*Task goal*.
From the data below, set down exactly the lines between the one holding "thumb ip: (218, 194)" and the one holding "pinky tip: (176, 244)", inclusive, and no others.

Given entries Block Start

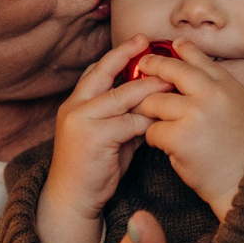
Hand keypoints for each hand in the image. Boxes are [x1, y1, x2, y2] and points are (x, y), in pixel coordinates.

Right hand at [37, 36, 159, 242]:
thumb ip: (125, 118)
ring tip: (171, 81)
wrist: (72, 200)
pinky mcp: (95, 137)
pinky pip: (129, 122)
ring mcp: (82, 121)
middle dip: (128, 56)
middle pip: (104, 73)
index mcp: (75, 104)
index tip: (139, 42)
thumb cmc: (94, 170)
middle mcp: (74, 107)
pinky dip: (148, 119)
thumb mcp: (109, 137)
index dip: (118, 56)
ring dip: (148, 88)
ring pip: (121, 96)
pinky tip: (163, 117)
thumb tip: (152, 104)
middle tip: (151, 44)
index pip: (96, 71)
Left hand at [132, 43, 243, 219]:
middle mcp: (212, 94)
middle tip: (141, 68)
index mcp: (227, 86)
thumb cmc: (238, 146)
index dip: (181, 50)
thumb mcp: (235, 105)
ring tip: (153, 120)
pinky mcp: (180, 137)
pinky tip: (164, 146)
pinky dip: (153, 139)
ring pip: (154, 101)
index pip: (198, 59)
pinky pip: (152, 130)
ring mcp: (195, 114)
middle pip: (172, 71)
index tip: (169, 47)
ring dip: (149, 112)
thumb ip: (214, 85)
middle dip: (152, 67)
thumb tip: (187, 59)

Given entries Block End
Given entries Block Start

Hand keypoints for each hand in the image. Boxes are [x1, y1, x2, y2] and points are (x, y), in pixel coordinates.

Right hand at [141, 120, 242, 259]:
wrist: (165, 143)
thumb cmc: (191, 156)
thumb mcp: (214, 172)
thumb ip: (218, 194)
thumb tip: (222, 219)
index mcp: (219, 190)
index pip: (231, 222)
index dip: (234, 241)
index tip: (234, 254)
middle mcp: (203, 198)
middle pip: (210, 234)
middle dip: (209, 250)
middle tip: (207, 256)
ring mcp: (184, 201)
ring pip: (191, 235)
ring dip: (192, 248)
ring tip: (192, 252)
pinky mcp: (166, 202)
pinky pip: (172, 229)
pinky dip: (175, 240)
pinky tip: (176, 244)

Given entries Block End

*Task output*.
thumb ip: (218, 194)
thumb tip: (222, 219)
index mcp: (219, 190)
index pip: (231, 222)
index dip: (234, 241)
index tip: (234, 254)
middle mcp: (203, 198)
middle pip: (210, 234)
middle dip: (209, 250)
middle tip: (207, 256)
ring mcp: (184, 201)
ring pip: (191, 235)
ring dip: (192, 248)
ring tip: (192, 252)
pinky mcp: (166, 202)
pinky pip: (172, 229)
pinky dip: (175, 240)
pinky tip: (176, 244)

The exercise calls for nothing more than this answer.